The USB host controller on LPC1387 follows the EHCI specification.
The manual describes jsut the least information, including the deviation from the spec.
You may download EHCI spec from the Intel site.
http://www.intel.com/content/www/us/en/io/universal-serial-bus/ehci-specification.html
http://www.intel.com/content/www/us/en/io/universal-serial-bus/ehci-specification-for-usb.html


Quote:
1. When does the host start to send out IN transactions ?



The outline of the host scheduling of isoc transactions (periodic schedule) are described in "3.1 Periodic Frame List" of the spec.

[img]http://www.lpcware.com/system/files/periodic_schedule.gif[/img]
The host stack binds an isoc transfer descriptor (iTD) to one of the elements of the periodic frame list. At the begining of a frame, the host controller (HC) refers to an element of the list, pointed by the frmae index (FRINDEX), which increments at every frame. HC executes the isoc transaction specified by the iTD, if any, bound to the element of the list. Therefore, the delay (number of frames) is determined by the distance from FRINDEX to the element index to which the iTD is registered. The HC always starts with isoc transfer, if any, in a frame.

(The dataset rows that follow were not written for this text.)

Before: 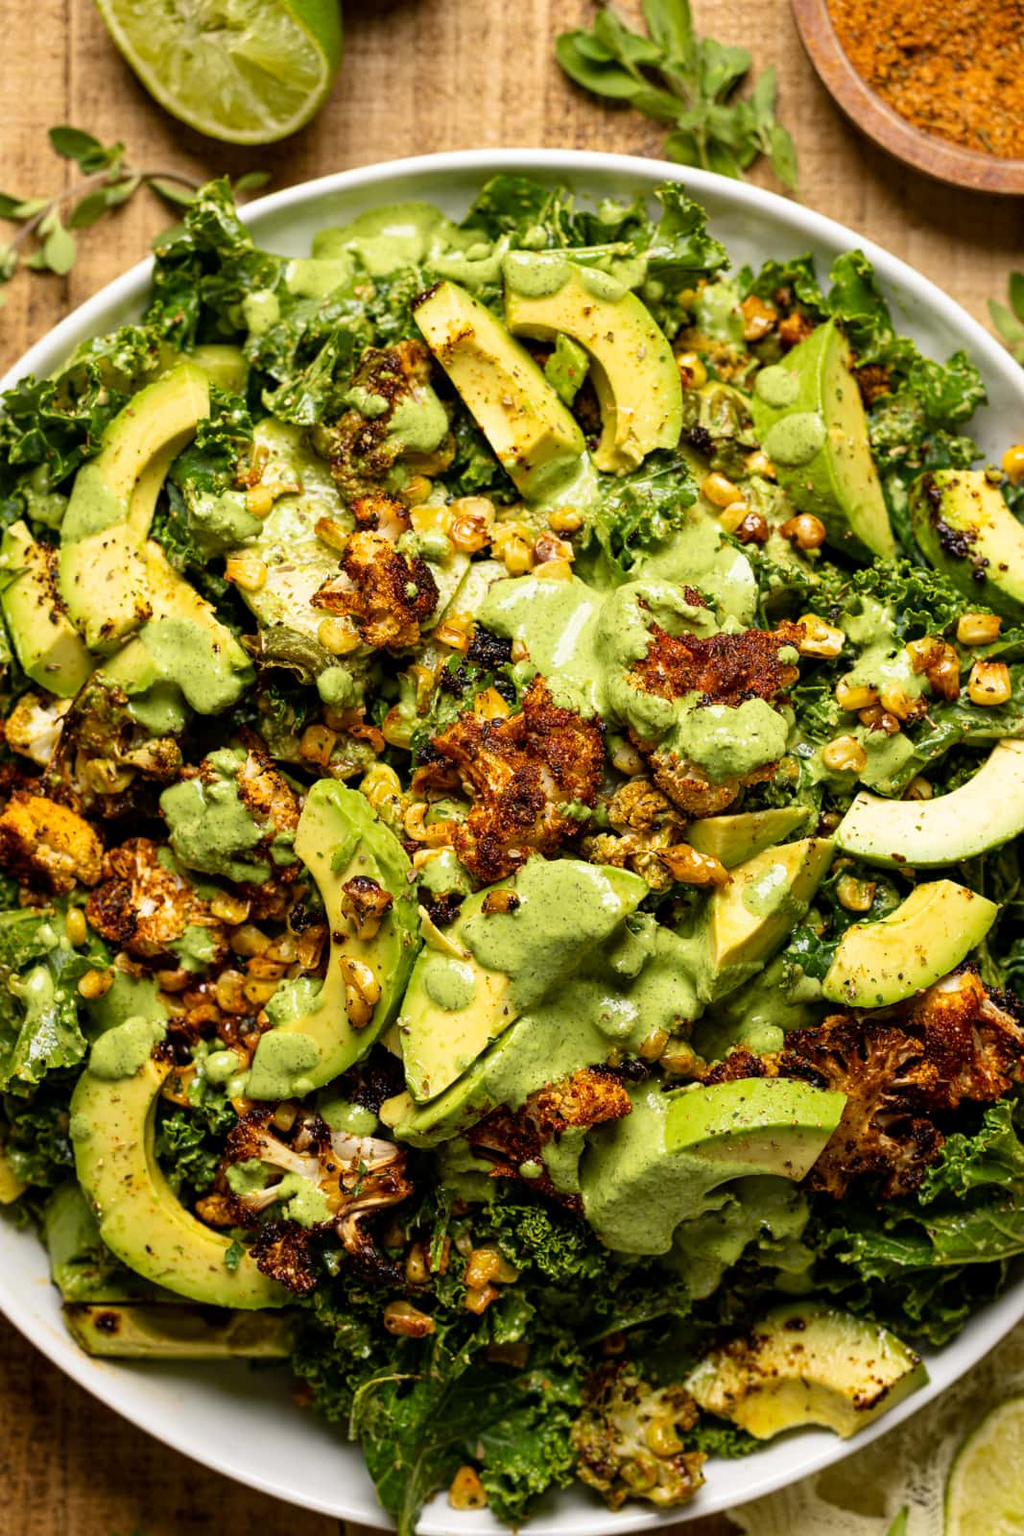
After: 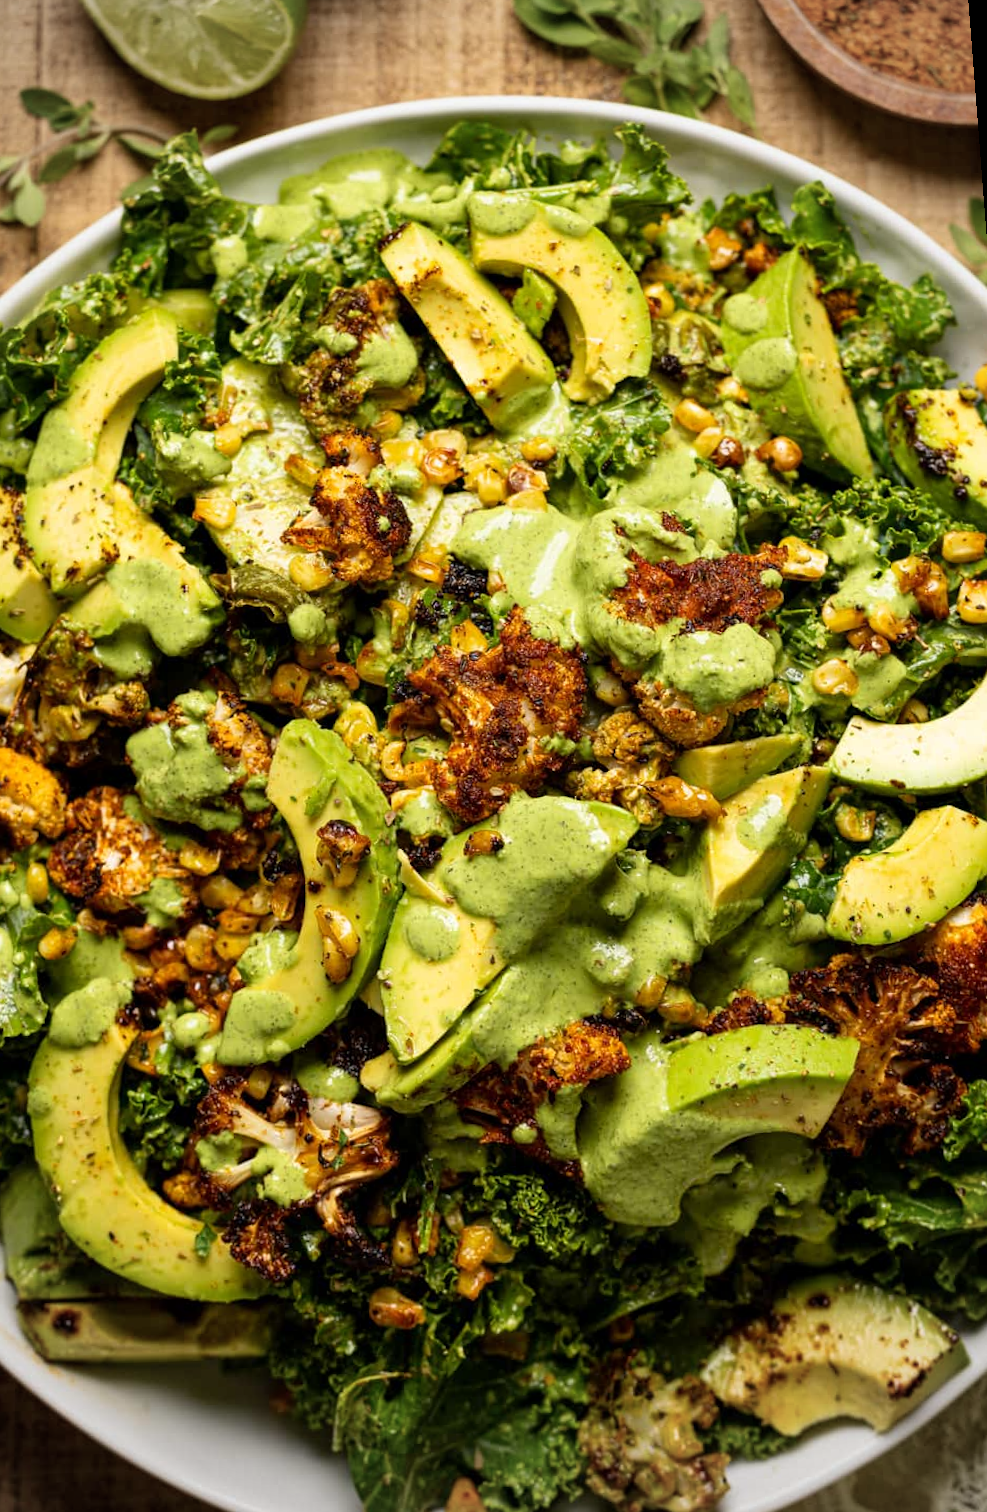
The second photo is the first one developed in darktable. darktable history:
rotate and perspective: rotation -1.68°, lens shift (vertical) -0.146, crop left 0.049, crop right 0.912, crop top 0.032, crop bottom 0.96
vignetting: on, module defaults
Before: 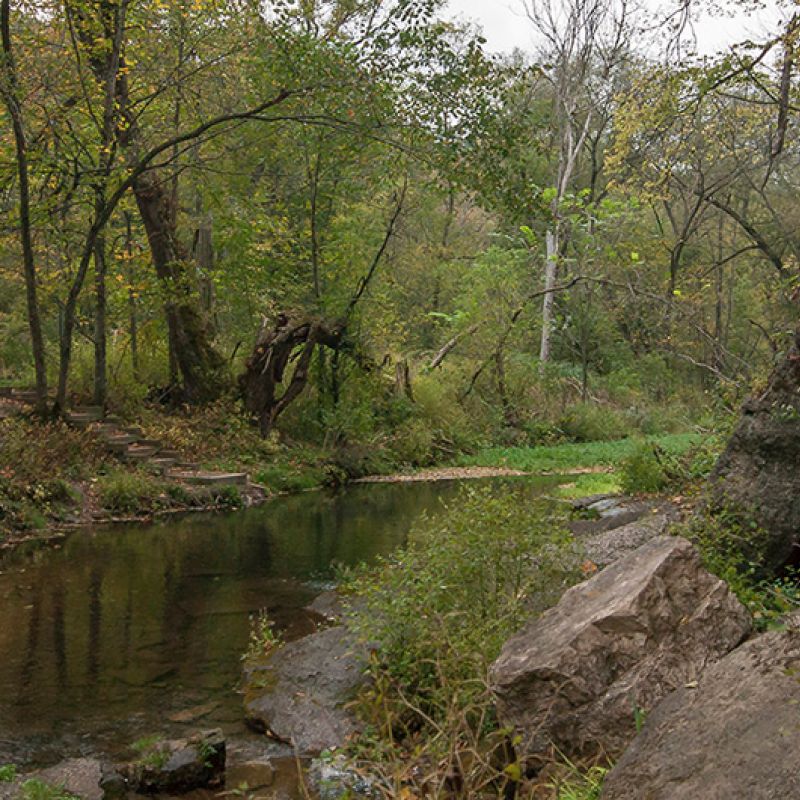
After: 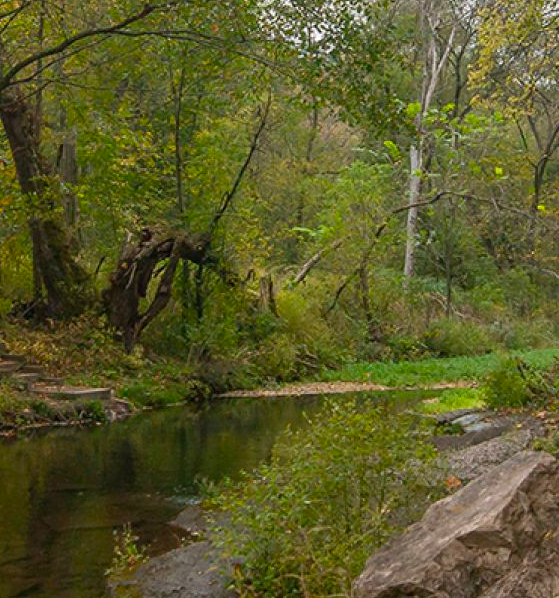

In the ehci.c, HcdDataTransfer() calls QueueITDs() for isoc transfer. QueueITDs() accepts a dataBuff of xferLen. This routine splits the dataBuff into shorter buffers of MaxPackageSize (or less). It assignes these buffers to the iTDs starting from the next frame of the current (FrameIdx + FramePeriod). Therefore, the isoc transfer starts at the next (micro-)frame of the current one.


Quote:
2. When does the DMA start ?



Received data by the HC is immediately transferred to the registered memory to the iTD, within necessary latency requirements of the HC. When an isoc transaction completes in a (micro-)frame, HC triggers an interrupt at the end of the (micro-)frmae.